1 1/2 cups almond milk, divided

 

2 ripe bananas

 

2 heaping tablespoons cocoa powder

 

2 Tablespoons sugar

 

Instructions:

 

1. In a microwave-safe bowl, thoroughly whisk together 1/2 cup almond milk, the cocoa powder, and the sugar. Microwave for 40 seconds and then stir.

 

2. Place bananas and 1 cup almond milk into a blender. Add the cocoa mixture and puree for about 10 seconds.

 

3. Pour into ice cream maker and process for 20 minutes or until thick.

 

4. Serve immediately for a soft-serve consistency, or freeze to serve later as hard ice cream.

 

Chocolate Peanut Butter Ice Cream

 

Ingredients:

 

2 bananas, cut into chunks, then frozen

 

3 Tablespoons creamy peanut butter

 

3 Tablespoons cocoa powder

 

1 teaspoon agave nectar

 

Directions:

 

1. Blend frozen banana chunks, peanut butter and cocoa powder together in a food processor until smooth. Don't worry if your bananas go through a crumbly phase from being hard-frozen. Just scrape down the sides and keep blending till things smooth out.
 

2. Add agave nectar to taste.

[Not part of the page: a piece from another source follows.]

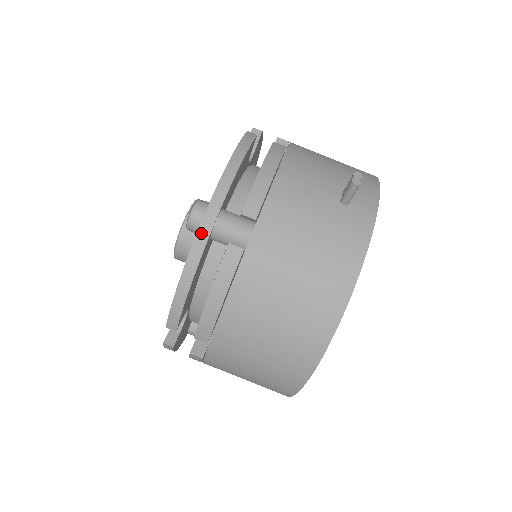
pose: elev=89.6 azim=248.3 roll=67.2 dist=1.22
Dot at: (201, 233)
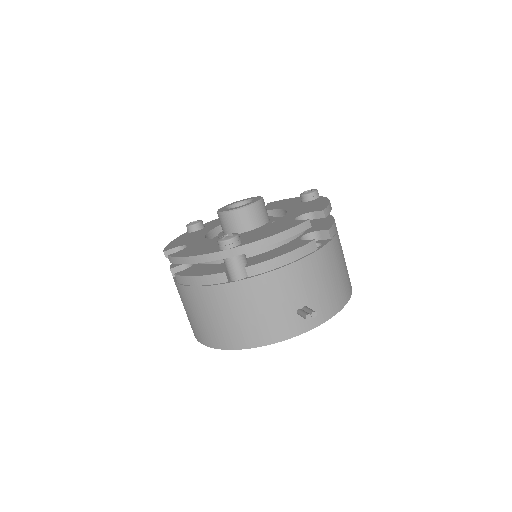
Dot at: (218, 254)
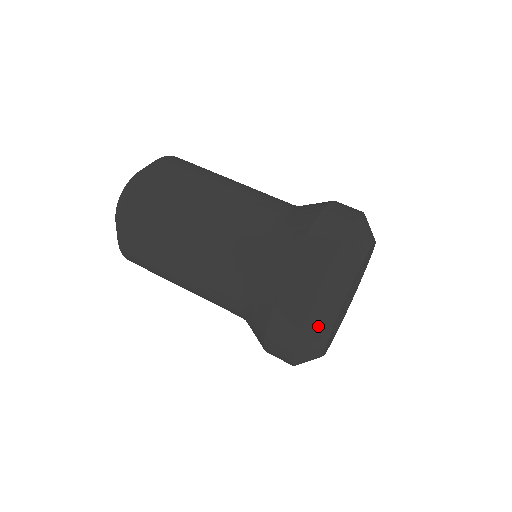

Serve immediately!

 

Easy Veganila Ice cream:

 

Ingredients:

 

3 cups raw cashews, soaked in water for 3-4 hours

 

1 1/2 cups shredded, unsweetened coconut

 

1/4 cup coconut oil, melted

 

2 1/2 cups water

 

1/2 cup agave nectar or maple syrup

 

1 teaspoon vanilla extract

 

Directions:

 

1. In a high speed blender, puree all ingredients until smooth. Keep scraping the coconut flakes down the sides until they are mostly incorporated.

 

2. Pour into a freezer safe container. Put the container in an ice bath until cold.

 

3. Move the container to the freezer. Stir every 30 minutes until frozen.